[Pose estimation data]

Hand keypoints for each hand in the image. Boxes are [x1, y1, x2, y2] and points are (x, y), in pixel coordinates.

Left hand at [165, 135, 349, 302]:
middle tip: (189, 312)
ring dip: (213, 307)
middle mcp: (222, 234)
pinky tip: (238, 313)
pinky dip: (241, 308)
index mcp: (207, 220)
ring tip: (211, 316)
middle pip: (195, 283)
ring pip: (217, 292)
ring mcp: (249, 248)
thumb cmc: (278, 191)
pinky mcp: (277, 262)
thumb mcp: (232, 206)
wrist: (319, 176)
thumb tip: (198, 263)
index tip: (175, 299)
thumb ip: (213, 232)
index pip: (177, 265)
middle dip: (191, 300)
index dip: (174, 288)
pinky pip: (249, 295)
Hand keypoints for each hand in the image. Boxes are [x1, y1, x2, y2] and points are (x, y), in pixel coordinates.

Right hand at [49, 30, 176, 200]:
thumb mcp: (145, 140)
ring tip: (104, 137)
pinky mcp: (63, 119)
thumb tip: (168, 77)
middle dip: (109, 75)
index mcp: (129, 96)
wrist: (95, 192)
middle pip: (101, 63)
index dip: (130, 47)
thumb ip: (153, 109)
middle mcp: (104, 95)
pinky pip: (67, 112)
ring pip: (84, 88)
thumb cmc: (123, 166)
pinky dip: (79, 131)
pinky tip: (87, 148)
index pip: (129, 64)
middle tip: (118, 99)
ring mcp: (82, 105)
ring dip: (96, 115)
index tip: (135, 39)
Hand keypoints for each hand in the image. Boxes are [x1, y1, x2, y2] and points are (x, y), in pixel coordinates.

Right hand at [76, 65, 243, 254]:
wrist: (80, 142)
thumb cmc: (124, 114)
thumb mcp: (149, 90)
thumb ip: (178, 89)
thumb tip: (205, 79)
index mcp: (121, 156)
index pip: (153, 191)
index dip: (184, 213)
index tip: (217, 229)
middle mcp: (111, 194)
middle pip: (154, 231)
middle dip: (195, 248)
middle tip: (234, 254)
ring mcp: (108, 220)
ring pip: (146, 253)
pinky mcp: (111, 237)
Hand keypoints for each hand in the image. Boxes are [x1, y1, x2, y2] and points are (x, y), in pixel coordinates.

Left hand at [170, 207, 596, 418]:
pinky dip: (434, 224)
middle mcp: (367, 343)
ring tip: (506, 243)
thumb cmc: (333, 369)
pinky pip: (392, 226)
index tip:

---

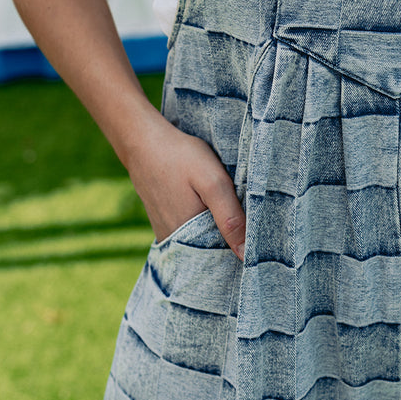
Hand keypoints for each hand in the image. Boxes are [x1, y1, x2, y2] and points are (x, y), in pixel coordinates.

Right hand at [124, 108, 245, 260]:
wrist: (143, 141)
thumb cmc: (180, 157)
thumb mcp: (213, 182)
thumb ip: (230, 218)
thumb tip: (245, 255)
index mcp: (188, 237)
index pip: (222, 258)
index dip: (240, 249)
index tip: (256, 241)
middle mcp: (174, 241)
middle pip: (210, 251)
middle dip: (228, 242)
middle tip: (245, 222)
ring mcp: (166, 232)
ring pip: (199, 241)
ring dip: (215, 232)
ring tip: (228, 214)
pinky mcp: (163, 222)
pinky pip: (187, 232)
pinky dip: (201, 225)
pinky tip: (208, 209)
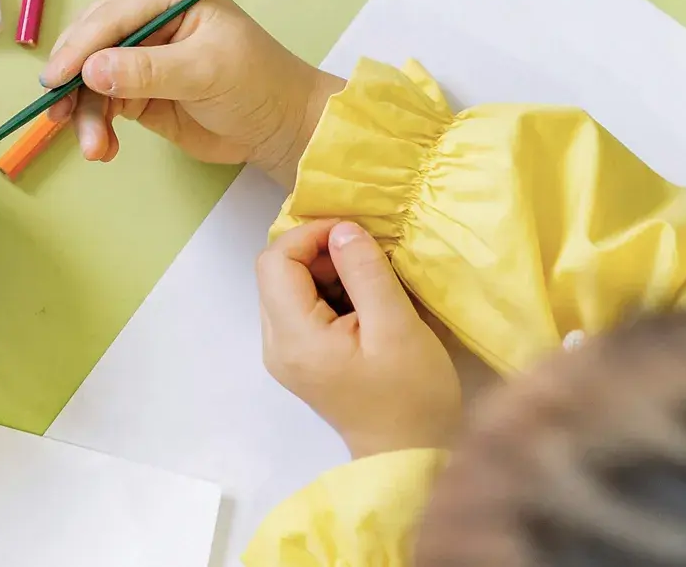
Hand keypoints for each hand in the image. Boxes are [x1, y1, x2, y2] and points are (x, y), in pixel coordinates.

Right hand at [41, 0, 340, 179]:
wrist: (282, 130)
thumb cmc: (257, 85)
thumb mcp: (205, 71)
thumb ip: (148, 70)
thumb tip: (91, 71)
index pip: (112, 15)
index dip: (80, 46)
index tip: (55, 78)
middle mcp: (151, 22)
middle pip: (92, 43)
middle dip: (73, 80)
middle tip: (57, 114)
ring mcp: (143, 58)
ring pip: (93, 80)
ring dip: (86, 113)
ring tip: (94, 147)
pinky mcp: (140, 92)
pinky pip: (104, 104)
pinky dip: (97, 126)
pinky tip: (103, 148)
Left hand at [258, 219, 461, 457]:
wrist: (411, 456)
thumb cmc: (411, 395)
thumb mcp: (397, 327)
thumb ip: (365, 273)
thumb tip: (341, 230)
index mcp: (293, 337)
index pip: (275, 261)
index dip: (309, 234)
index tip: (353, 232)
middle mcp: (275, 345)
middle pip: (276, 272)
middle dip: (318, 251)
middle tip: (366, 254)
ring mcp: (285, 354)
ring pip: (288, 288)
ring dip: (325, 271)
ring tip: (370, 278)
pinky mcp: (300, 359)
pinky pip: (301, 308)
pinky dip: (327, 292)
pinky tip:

> **WHAT IS EXPECTED**: Filter the entries and keep only the lines holding "Left".

> **REPLY TO THE EXERCISE**:
Left hand at [165, 135, 349, 302]:
Left hand at [170, 207, 596, 418]:
Left hand at [258, 219, 461, 457]:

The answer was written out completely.